=== Data shown ===
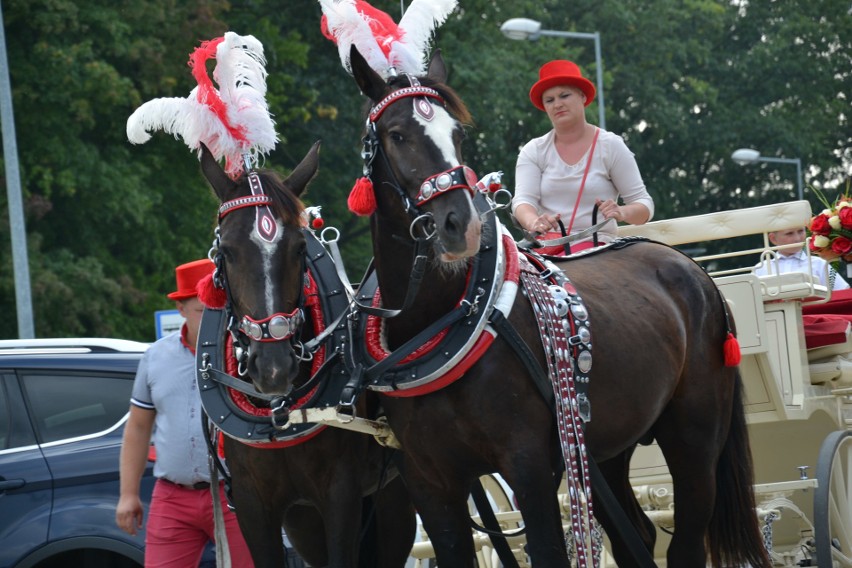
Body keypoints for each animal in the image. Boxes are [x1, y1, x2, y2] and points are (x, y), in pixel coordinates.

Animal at [197, 143, 416, 568]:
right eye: (226, 252)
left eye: (300, 249)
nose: (274, 368)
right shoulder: (253, 504)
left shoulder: (340, 495)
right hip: (304, 523)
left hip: (392, 500)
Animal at [332, 47, 772, 568]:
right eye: (396, 134)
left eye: (457, 134)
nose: (461, 226)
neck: (443, 319)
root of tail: (695, 270)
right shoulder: (428, 481)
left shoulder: (529, 467)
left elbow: (546, 549)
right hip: (605, 446)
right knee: (636, 534)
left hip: (695, 437)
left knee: (687, 539)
===
> [Task item]
Copy the records above exactly, omitting every picture.

> [The completed task]
Body keypoints for each animal in the image. Boxes are [x1, y1, x2, y2] and points are (x, y), in pixel coordinates.

Animal at [197, 143, 416, 568]:
right eye: (226, 252)
left eye: (300, 249)
nose: (274, 368)
right shoulder: (253, 504)
left shoulder: (340, 495)
right hip: (304, 523)
left hip: (392, 500)
Animal at [332, 47, 772, 568]:
right eye: (396, 134)
left eye: (457, 134)
nose: (461, 226)
neck: (443, 319)
root of tail: (695, 270)
right shoulder: (428, 481)
left shoulder: (529, 467)
left elbow: (546, 549)
right hip: (605, 446)
right knee: (636, 534)
left hip: (695, 437)
left knee: (687, 539)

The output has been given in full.